Breaking Twitter
Elon Musk and the Most Controversial Corporate Takeover in History
Ben Mezrich
“In October 2022, Elon Musk marched through Twitter’s front doors after buying the digital giant for $44 billion. His takeover came with the promise of fundamental change, but nothing could prepare the company for the chaos to come – brutal mass firings, an exodus of advertisers and ‘blue-tick’ celebrities and a vicious battle for control. With unique access to Twitter insiders and Musk’s confidants, this is the astonishing story from all sides. Why did Elon overhaul Twitter’s blue-tick system, and how did it lead to the near-collapse of the company’s revenue? Will Twitter – now X – survive? How has the constant negative press coverage affected Elon? With a wealth of hidden details, Breaking Twitter gives ringside seats to one of the most dramatic and compelling business stories of our time.”
I went into Breaking Twitter hoping for a sharp, insightful account of one of the most chaotic corporate takeovers in recent history. What I got instead was something far thinner, messier, and frankly exhausting.
This book is largely about the people who worked at Twitter before and during the Musk era. While that could have been interesting, it never quite lands. It is not a comprehensive or deeply researched story of the takeover itself, nor does it offer much meaningful insight into how or why things unfolded the way they did. For a book tackling such a huge, controversial moment in tech and media, it surprisingly does not have much to say.
I did not like Elon Musk before reading this, and I definitely do not like him now.
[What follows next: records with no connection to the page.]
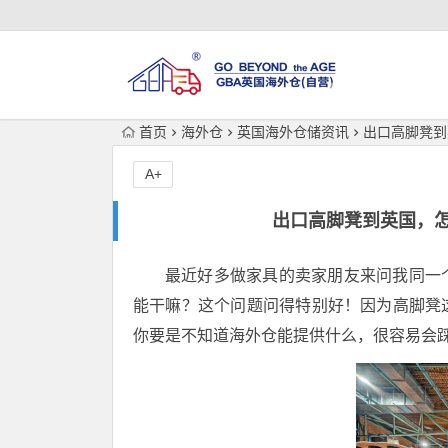
首页
海外仓
英国海外仓储资讯
出口高脚凳到
A+
出口高脚凳到英国，
最近好多做家具的卖家朋友来问我同一
能干嘛？这个问题问得特别好！因为高脚凳
你要是不知道海外仓能提供什么，很容易会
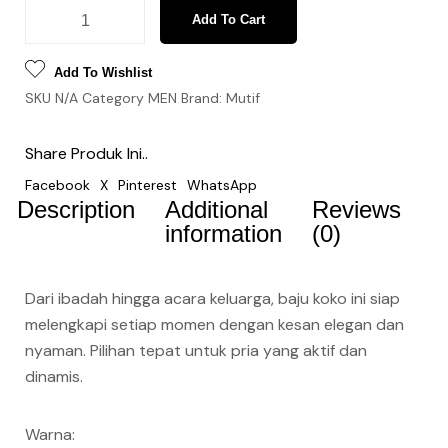
Add To Cart
Add To Wishlist
SKU
N/A
Category
MEN
Brand:
Mutif
Share Produk Ini..
Facebook
X
Pinterest
WhatsApp
Description
Additional
Reviews
information
(0)
Dari ibadah hingga acara keluarga, baju koko ini siap
melengkapi setiap momen dengan kesan elegan dan
nyaman. Pilihan tepat untuk pria yang aktif dan
dinamis.
Warna:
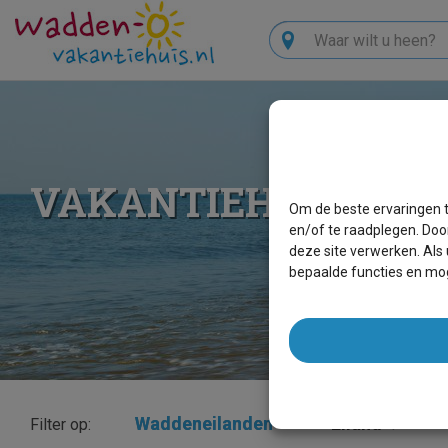
Zoeken
VAKANTIEHUIZEN 
Om de beste ervaringen t
en/of te raadplegen. Doo
deze site verwerken. Als
bepaalde functies en mog
Waddeneilanden
×
Eiland
Filter op:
Even that takeaway feels obvious and unearned. The narrative jumps constantly between perspectives and characters/employees, many of whom are difficult to keep track of and even harder to care about. I found myself repeatedly asking who this person is and why they matter. Too often, the answer was that they do not.
The book feels unpolished and directionless, with a judgmental tone that replaces analysis. Rather than building a clear argument or storyline, it follows several vaguely unlikeable characters who ultimately add very little to the broader picture. They seem to exist mostly for cinematic moments rather than because they meaningfully advance the story.
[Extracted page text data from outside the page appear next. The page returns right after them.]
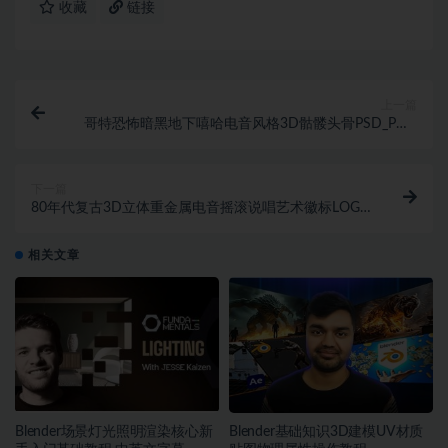
收藏
链接
上一篇
哥特恐怖暗黑地下嘻哈电音风格3D骷髅头骨PSD_PNG
格式素材
下一篇
80年代复古3D立体重金属电音摇滚说唱艺术徽标LOGO
标题设计PS样式素材
相关文章
Blender场景灯光照明渲染核心新
Blender基础知识3D建模UV材质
There is also an underlying irony that is hard to ignore. The author condemns Musk’s narcissism, yet the book itself suffers from a similar problem. There is an inflated sense of importance about Twitter, its internal dramas, and the people orbiting it. I genuinely cannot believe how much anyone cares about Twitter at all, from the tweets to the drama to what Musk might say next, or the crowds willing to follow him off a cliff because of it. The obsession feels baffling.
By the end, I felt worse for having read this book, the same hollow and irritated feeling you get after spending too much time doom scrolling on social media. 1 star.